What kind of narrator here? (I just want to know if this consider a third person omniscient narration)

As Faith opens the door for her husband, Goodman Brown, he looked outside and then starts crossing the threshold. He turned back and gives her a parting kiss. Faith, the name was aptly named. She thrust her head into the street; letting the wind play with the pink ribbons on her cap.

“Dearest heart”, whispered she, softly and rather sadly, when her lips were close to his ear, “pr’ythee, put off your journey until sunrise, and sleep in your own bed to-night. A lone woman is troubled with such dreams and such thoughts, that she is afeard of herself, sometimes. “My dear husband, stay here with me tonight”, said Faith.

“My love and my Faith,” he replied, “of all night in the years, this one night must I tarry away from thee. My journey, as thou callest it, forth and back again, must needs be done ‘twixt now and sunrise. What, my sweet, pretty wife, dost thou doubt me already, and we but three months married!”

“Then God bless you!” I said, “And may you find all well, when you come back.”

“Amen!” he cried. “Say thy prayers, dear Faith, and go to bed at dusk, and no harm will come to thee.”

So they parted; and she sees the shadow of Goodman Brown is fading away and the tears on her face dropped. Then she walks back in to the house and closed the door. The house seems empty and lonely. She walks into her room with a worried face that she senses that something “bad” is going to happen to Goodman Brown. She paced to the window and looked outside, “Please my lord, bless on him all the way until he is back home safe.”

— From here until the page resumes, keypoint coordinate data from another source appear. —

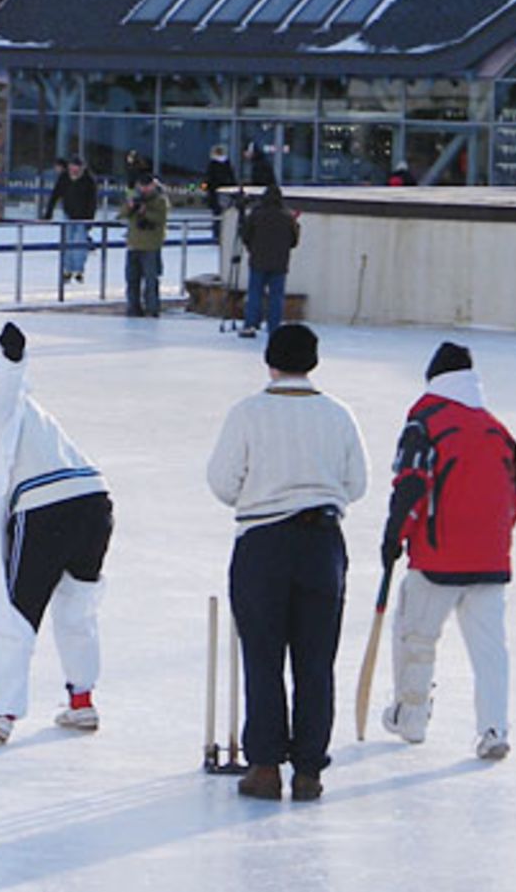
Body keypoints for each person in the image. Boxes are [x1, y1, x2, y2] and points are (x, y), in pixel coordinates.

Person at [207, 324, 369, 801]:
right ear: (313, 362)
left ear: (270, 361)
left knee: (263, 657)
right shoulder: (338, 414)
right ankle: (309, 770)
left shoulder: (248, 413)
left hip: (263, 542)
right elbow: (357, 484)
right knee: (316, 662)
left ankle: (264, 766)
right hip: (322, 543)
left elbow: (222, 481)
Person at [0, 322, 114, 745]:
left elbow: (3, 388)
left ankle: (1, 714)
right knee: (78, 607)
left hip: (46, 509)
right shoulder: (35, 413)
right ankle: (82, 701)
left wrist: (12, 357)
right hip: (94, 502)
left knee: (11, 612)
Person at [379, 342, 516, 760]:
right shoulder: (498, 430)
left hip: (437, 556)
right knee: (490, 650)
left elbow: (411, 482)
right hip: (492, 559)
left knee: (416, 636)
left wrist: (395, 535)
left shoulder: (425, 420)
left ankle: (412, 716)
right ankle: (494, 729)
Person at [238, 183, 300, 338]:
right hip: (280, 263)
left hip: (258, 260)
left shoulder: (256, 214)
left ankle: (250, 325)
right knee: (276, 297)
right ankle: (274, 327)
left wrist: (252, 248)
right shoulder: (287, 216)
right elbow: (294, 241)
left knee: (255, 294)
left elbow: (246, 235)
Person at [117, 172, 169, 317]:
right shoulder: (134, 197)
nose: (144, 189)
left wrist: (145, 212)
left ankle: (152, 308)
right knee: (132, 280)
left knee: (151, 280)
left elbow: (160, 218)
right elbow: (121, 214)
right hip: (133, 244)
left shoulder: (160, 200)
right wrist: (130, 206)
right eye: (142, 186)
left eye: (148, 186)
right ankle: (133, 308)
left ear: (153, 185)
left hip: (151, 246)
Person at [44, 155, 98, 282]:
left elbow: (92, 201)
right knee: (67, 242)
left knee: (80, 243)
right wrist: (49, 212)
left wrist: (90, 220)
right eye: (72, 168)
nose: (74, 170)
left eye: (76, 168)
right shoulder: (64, 178)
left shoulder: (88, 180)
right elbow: (55, 194)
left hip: (83, 216)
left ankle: (78, 270)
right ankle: (67, 270)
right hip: (68, 214)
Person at [202, 145, 236, 235]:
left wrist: (203, 188)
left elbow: (207, 180)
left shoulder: (212, 165)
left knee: (217, 216)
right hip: (227, 195)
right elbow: (233, 180)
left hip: (215, 194)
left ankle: (217, 233)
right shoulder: (228, 165)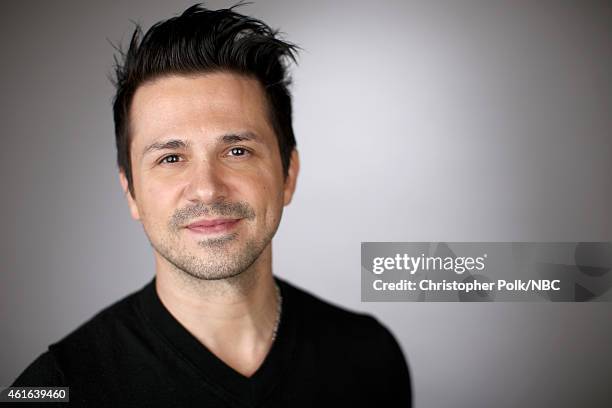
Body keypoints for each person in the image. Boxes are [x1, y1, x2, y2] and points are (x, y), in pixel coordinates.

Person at [12, 4, 412, 406]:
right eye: (171, 158)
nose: (206, 189)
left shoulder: (369, 356)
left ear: (288, 174)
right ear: (131, 191)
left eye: (237, 151)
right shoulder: (52, 390)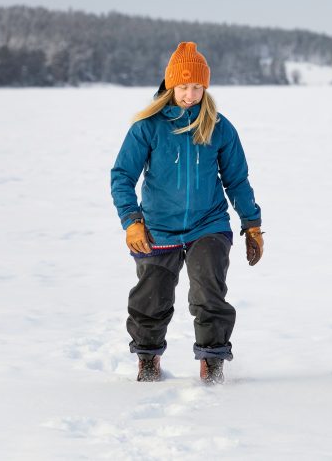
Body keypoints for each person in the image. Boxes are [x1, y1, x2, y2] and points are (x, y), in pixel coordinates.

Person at [110, 42, 264, 385]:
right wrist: (132, 221)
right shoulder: (147, 126)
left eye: (197, 87)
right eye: (183, 87)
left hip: (207, 224)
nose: (190, 94)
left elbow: (237, 179)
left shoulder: (219, 127)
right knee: (151, 296)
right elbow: (122, 176)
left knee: (208, 291)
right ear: (169, 86)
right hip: (157, 227)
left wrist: (252, 223)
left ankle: (213, 361)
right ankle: (147, 358)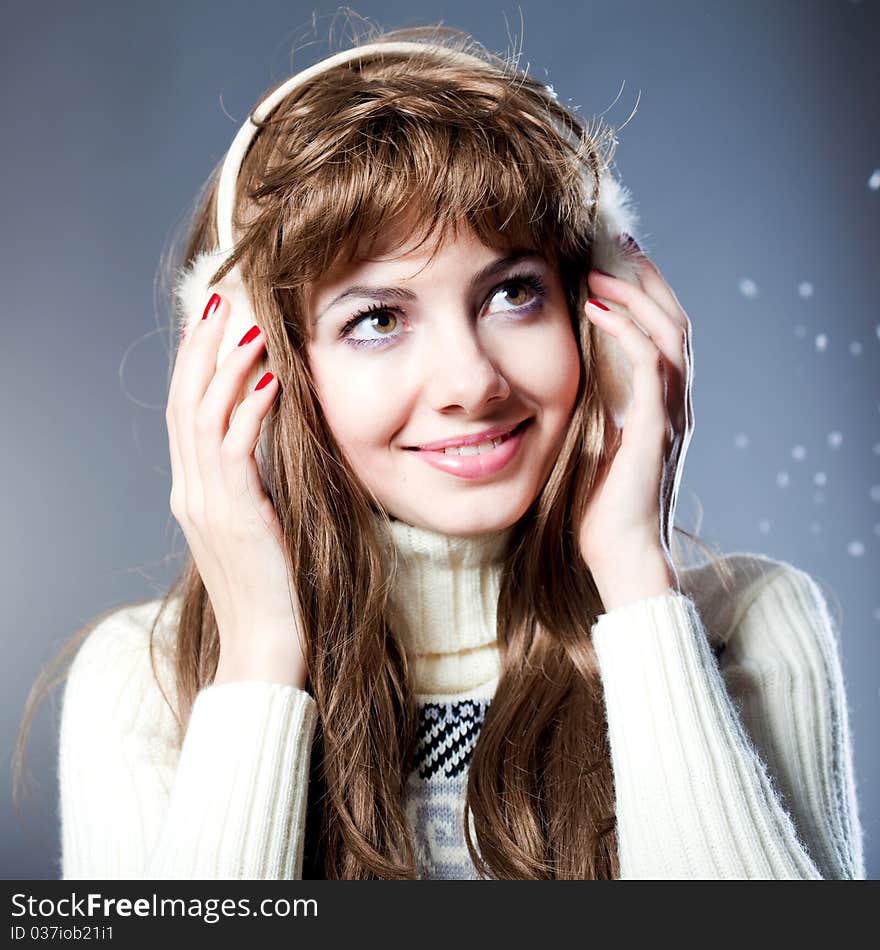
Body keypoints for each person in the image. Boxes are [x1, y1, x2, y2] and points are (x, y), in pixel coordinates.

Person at [16, 24, 865, 880]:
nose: (472, 381)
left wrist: (637, 587)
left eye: (511, 293)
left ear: (596, 308)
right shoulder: (147, 682)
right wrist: (263, 659)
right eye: (377, 319)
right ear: (256, 364)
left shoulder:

“Faith, Faith….Help me!” She woke up and realized it was a nightmare. She cried on her bed. It is raining outside and then she falls back to sleep. In her second dream, she sees her husband in the forest walking alone. While walking himself alone, she sees that Goodman’s mouth is moving like he is talking to someone, but she sees there is nobody next to him. Then she sees that he picked a staff that looks evil. The staff which bore the likeness of a great black snake, that it might almost be seen to twist and wriggle itself like a living serpent. “My love!” she screams in her dream. She thought Goodman could hear her because she sees that he look forward when she called his name. She sees that he screams but she couldn’t hear what he said. Then she sees him disappeared in the forest.

She woke up again; it is now the next morning. She is thinking about what was the dream trying to tell her. She couldn’t figure out the meaning of the dream. “Was that really my husband in the dream?” she whispered to herself. She gets up from her bed and went to wash her face and then prepare the breakfast for Goodman that he is coming back to Salem village today.

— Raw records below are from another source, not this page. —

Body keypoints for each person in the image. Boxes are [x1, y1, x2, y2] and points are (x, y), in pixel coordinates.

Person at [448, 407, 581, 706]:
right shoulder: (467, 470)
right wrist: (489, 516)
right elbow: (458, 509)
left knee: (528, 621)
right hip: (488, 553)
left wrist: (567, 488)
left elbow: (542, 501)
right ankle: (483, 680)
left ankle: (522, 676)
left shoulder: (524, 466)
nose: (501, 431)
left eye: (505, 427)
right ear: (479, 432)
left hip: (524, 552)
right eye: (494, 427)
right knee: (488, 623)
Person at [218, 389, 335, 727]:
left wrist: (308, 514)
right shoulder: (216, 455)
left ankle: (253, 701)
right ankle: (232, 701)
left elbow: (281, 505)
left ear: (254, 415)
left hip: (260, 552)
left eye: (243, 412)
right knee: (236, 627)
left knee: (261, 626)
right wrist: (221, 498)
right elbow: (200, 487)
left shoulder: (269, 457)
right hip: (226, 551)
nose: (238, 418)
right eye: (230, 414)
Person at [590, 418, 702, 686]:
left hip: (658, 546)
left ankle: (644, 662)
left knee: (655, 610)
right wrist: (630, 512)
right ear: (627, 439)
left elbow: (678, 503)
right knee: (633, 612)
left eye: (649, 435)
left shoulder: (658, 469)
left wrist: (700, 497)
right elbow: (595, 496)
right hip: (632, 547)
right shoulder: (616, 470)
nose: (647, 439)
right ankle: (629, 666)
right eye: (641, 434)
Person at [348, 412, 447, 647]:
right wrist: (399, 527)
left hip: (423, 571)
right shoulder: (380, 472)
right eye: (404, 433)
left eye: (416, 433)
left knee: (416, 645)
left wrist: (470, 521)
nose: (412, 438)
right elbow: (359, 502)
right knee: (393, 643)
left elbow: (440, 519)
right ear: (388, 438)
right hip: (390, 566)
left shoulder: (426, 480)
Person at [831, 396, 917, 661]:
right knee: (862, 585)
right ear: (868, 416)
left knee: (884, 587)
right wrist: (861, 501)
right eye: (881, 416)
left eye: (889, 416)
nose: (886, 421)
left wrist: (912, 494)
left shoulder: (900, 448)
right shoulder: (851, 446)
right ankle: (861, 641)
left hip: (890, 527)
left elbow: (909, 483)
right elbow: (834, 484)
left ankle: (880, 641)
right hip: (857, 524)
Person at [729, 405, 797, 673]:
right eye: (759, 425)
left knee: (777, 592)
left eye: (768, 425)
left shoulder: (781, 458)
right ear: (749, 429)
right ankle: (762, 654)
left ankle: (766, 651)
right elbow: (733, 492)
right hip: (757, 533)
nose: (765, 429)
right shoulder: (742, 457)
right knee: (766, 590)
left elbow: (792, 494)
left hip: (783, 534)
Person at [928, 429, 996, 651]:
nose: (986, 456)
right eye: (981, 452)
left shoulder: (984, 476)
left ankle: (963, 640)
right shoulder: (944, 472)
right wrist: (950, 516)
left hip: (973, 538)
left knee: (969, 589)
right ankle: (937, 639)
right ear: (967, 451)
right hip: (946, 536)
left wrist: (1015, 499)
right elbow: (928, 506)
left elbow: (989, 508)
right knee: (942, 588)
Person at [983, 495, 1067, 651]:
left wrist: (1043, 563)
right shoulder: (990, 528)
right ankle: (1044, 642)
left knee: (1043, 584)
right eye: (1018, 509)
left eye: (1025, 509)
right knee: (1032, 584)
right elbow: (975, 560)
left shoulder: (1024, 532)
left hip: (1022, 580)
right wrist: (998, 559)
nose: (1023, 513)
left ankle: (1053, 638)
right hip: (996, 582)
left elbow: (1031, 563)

She walks to the street, seeing her husband is walking toward the village. She looked happy. But as he comes by near her, he looked sternly and sadly into her face, and passed on without a greeting. She wonders what happened to her husband, and she is worried. From that day on, he barely speaks to her. And he doesn’t trust her anymore. On the Sabbath-day, he refused to listen, and thought the people in town all became evil. “He doesn’t love me anymore,” she cried to herself. For the rest of her life, she lives her life as she is alone. And until Goodman dies, she still doesn’t know what happened that night in the forest.

2 thoughts on “What kind of narrator here? (I just want to know if this consider a third person omniscient narration)

  1. The story sounds good but im a little confused. I believed this should be a third person omniscient narration, but if you read paragraph 4 when you use the word “I said” as the quote that totally confused. If you go back and change all the original quote from “I said” to “she said” then confusion will be solve.

  2. As your classmate notes, you shift from a third-person narrator to a first-person narrator. I don’t mean to say that you can’t do that, but the only examples I can think of that do that either make the shift purposefully–that is, they frame the first-person narration with third-person narration–or in an experimental way, which is also purposeful but more for effect than for reason. If you want to tell the story with Faith as the narrator, you should be consistent and do so from the start. Does anyone else have suggestions?